24 Yun Corp Ltd v YQT Ltd HC Auckland CIV-2009-404-7656, 26 February 2010 at [25]. See also Kariiti Ltd v Donovan Drainage & Earthmoving Ltd HC Whangārei CIV-2010-488-613, 19 November 2010 at [32]–[33].
difficult to imagine circumstances where solvency by itself would make it unfair to permit a liquidation proceeding to be pursued.
[85] Ultimately, the question is whether the liquidation proceeding is an abuse of process in that it has elements of unfairness or undue pressure. Each case must turn on its own facts, but I do not consider it an abuse of process for Bayleys to have initiated these proceedings. Bayleys has standing to file the proceedings as a creditor of Monsoon for an amount greater than $1,000. There is no genuine dispute about a material portion of the claimed debt.
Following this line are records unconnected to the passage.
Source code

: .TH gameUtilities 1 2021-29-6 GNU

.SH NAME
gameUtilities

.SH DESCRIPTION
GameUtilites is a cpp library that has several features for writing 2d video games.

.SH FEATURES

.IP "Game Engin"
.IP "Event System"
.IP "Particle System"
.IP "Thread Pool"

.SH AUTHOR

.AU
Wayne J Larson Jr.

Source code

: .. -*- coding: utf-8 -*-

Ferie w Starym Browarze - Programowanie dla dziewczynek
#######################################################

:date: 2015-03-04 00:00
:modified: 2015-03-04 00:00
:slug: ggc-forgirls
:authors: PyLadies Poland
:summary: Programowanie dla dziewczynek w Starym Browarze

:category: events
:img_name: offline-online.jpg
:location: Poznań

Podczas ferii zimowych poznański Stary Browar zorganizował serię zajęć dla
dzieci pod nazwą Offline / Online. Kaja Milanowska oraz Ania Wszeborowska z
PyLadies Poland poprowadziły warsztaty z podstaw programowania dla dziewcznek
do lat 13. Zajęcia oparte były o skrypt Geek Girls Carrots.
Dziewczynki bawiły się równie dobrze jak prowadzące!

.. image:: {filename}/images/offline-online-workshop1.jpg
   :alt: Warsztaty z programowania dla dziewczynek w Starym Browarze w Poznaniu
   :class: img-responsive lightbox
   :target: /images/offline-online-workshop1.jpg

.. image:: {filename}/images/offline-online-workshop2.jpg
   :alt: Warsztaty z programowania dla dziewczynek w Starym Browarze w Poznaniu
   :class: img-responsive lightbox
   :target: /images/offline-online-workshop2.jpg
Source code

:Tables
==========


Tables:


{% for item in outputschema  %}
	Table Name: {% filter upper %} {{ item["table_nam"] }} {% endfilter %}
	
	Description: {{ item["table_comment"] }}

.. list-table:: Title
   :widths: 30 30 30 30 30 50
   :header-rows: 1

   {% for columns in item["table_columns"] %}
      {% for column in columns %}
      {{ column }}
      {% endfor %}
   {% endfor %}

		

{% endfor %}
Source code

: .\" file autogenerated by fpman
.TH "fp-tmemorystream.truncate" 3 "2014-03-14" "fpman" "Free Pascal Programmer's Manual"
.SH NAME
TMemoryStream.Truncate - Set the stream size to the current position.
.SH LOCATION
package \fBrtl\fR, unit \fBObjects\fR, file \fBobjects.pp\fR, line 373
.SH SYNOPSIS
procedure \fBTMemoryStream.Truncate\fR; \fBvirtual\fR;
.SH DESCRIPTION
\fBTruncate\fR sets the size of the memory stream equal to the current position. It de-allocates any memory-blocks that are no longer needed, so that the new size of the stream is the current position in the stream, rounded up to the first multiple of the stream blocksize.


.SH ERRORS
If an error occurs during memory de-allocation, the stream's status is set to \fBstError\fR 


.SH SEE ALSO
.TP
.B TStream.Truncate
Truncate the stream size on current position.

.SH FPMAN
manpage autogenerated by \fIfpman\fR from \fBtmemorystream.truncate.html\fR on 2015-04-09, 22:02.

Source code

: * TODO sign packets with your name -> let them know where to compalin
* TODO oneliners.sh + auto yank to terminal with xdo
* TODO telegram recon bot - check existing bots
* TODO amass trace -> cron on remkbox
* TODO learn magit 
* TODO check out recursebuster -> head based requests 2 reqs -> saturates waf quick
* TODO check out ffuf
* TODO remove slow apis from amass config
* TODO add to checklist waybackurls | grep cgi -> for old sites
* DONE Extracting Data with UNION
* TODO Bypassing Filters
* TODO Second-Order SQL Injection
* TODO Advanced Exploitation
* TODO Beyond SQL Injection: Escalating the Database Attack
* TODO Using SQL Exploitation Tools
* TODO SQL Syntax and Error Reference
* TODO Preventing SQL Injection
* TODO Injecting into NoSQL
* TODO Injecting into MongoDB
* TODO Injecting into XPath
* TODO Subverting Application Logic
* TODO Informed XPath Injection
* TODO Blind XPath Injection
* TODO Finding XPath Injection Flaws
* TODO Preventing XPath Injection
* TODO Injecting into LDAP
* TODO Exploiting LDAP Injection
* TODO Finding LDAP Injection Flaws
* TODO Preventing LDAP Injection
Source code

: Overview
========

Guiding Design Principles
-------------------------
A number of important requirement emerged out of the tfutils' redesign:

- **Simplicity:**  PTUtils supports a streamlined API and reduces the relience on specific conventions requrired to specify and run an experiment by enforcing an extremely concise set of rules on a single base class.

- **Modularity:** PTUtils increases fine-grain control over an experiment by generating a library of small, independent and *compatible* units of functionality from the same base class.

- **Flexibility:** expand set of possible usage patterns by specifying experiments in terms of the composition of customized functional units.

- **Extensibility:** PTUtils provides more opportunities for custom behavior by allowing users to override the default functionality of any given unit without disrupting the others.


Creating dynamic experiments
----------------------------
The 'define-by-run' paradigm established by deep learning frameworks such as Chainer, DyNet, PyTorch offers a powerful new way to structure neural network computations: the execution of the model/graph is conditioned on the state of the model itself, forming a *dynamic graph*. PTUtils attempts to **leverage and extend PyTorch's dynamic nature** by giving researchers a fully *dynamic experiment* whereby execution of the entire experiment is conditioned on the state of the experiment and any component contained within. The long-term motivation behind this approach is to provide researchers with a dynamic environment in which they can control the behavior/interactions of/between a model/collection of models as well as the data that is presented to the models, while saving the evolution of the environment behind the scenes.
The fact that Monsoon is apparently able to pay its debts does not make it unfair or oppressive of Bayleys to invoke the insolvency procedure to seek to recover a debt Monsoon owes to it.
Result
[86] Monsoon’s application to stay this proceeding and restrain publication of any advertisements of the proceeding is dismissed.
[87] This order is to lie in Court for five working days to give Monsoon the opportunity to pay the commission. Bayleys is restrained from advertising the proceeding until the expiry of five working days.
[88] As the losing party, Monsoon will pay Bayleys’ costs on a 2B basis and reasonable disbursements, to be fixed by the Registrar.